(本文の抜粋)

# # #

GRADUATE

2024年3月1日

世の中の本質へ迫る「長文」での報道こそが雑誌の真髄 【文藝春秋編集長 鈴木康介さんインタビュー】

 

 

 月刊誌『文藝春秋』編集長の鈴木康介さんは、95年に東大教養学部を卒業後、文藝春秋で雑誌記者と してさまざまな事件記事に携わってきた。約30年間雑誌メディアで働き、ウェブメディアの台頭など情報環境の激変を体感する中で、雑誌特有の長文での報道にこそ意義があると気付いたという。雑誌記者の仕事のリアルや就職活動での経験、雑誌メディア特有の魅力に迫る(写真後方は文藝春秋創業者・菊池寛の胸像)。(取材・葉いずみ)

 

鈴木康介さん顔写真
鈴木康介(すずき・こうすけ)さん 95年東大教養学部卒。同年に文藝春秋に入社。23年7月より『文藝春秋』編集長。

 

偶然出会った仕事を「もの」にできるか

 

──1995年に文藝春秋に入社しました

 

 週刊誌で3年、月刊誌で5年、再び週刊誌で3年、月刊誌で5年と入社以来雑誌の仕事を続けてきました。取材をする人を「アシ」、取材を基に原稿を書く人を「書き」と呼ぶのですが、週刊誌の若手時代はまず「アシ」として現場でさまざまな人に取材をし「書き」を担当する5年目前後の先輩をサポートしました。

 

 月刊誌『文藝春秋』でも取材と記事執筆が主な仕事です。『文藝春秋』では政治家や企業の社長など多様な人の文章を掲載しますが、文章自体を寄稿してもらうことは実は少なく、基本的には編集部員が取材・執筆しています。1人当たり月2、3本の記事を担当し、記事の長さは約1万字と長いため、文章構成力を身に付けるまでは四苦八苦の日々で、数年かかりました。

# # #

(データの内容)
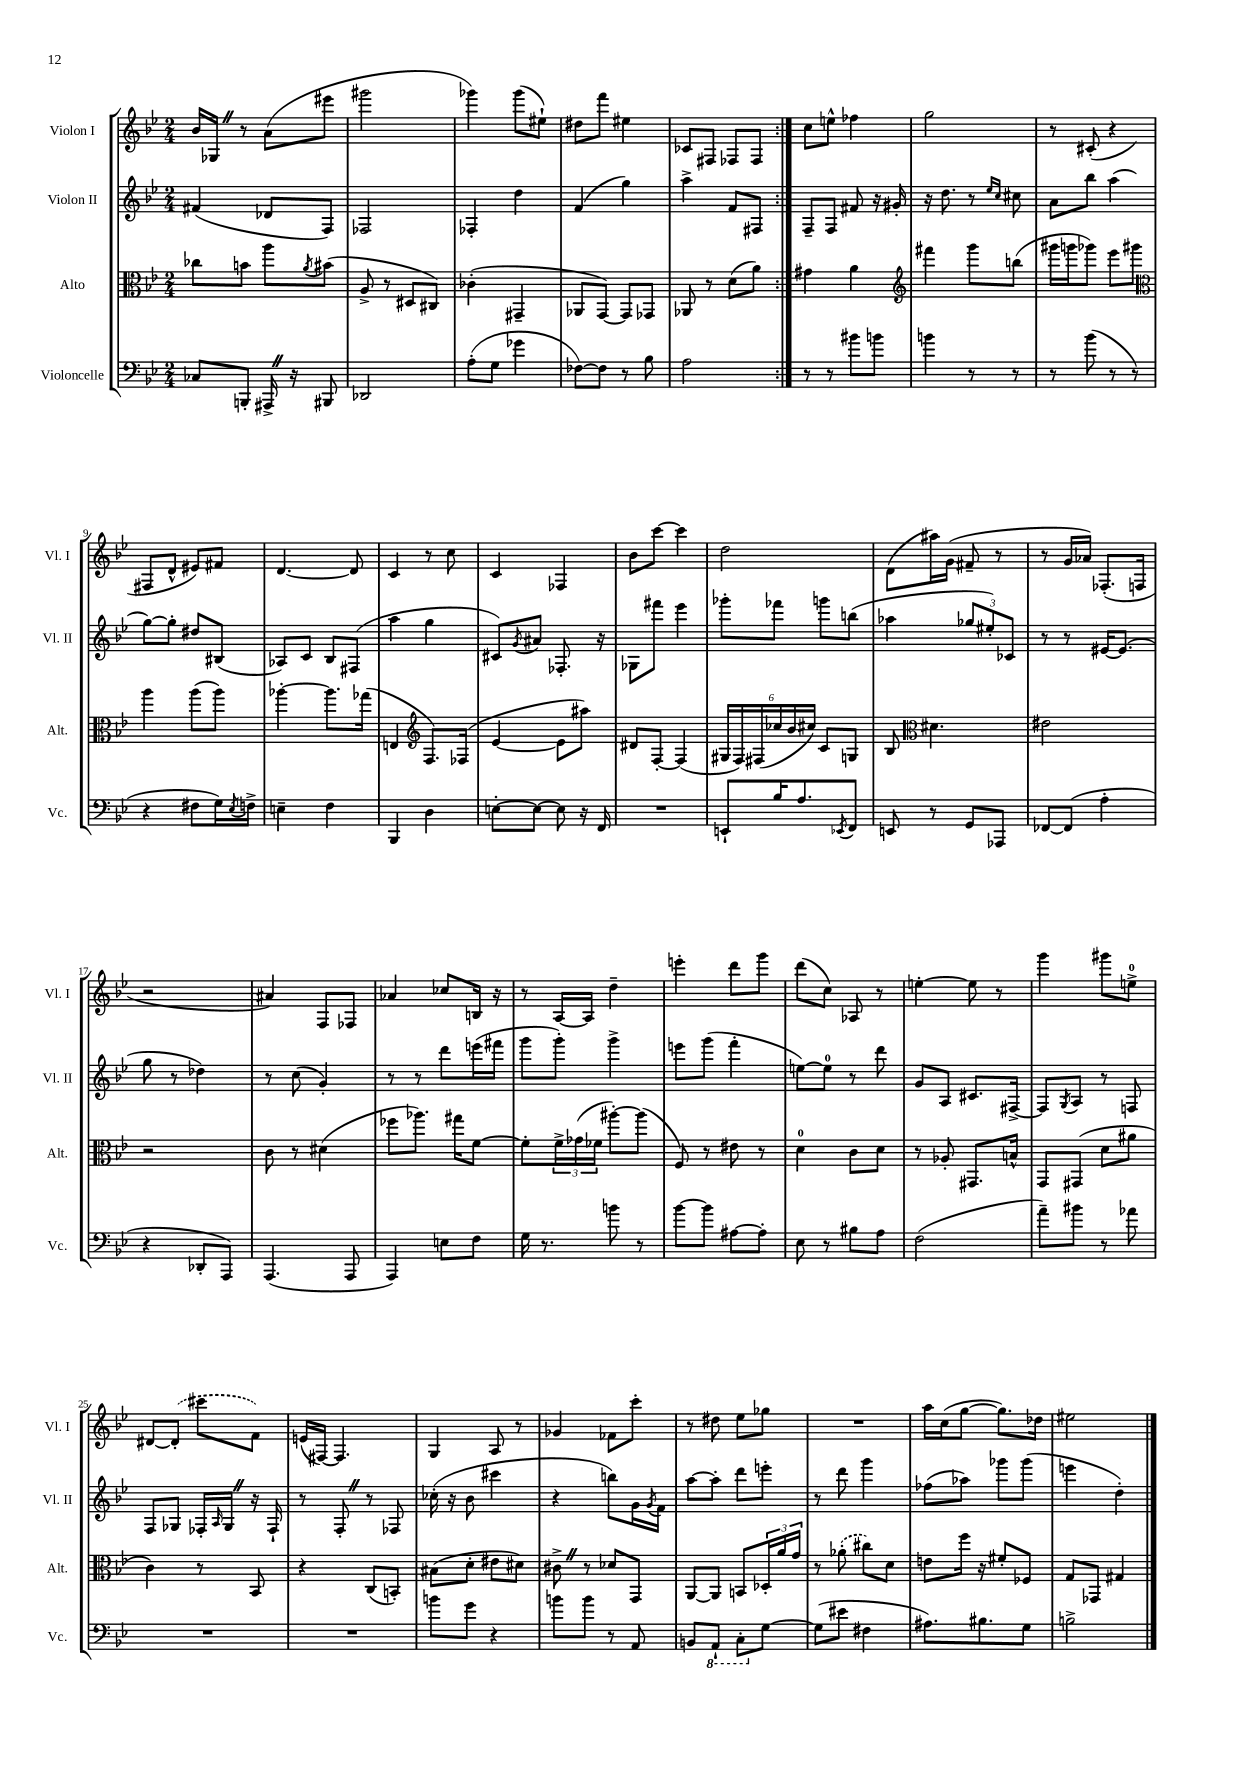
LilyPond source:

# # #

(課題の内容)
『文藝春秋』編集長へのインタビューを、最後の文の後から引き継いで書き進めてください。

(本課題の解答)
──23年7月に『文藝春秋』の編集長に就任しました

 

 編集長の仕事は、編集部員の頃とはかなり変わりました。一番重要な仕事は、毎号雑誌全体のテーマおよび、それに基づく記事のラインナップを決定することです。その時々の注目の話題や普遍的に読まれる話題を考え、雑誌に取り込みます。月20〜25本の記事が掲載されるため、30本以上の候補を他の編集部員と相談しながら考え、編集長として最終決定しています。

 

編集部にて打ち合わせをしている鈴木さん(画像中央・画像は鈴木さん提供)
編集部にて打ち合わせをしている鈴木さん(画像中央・画像は鈴木さん提供)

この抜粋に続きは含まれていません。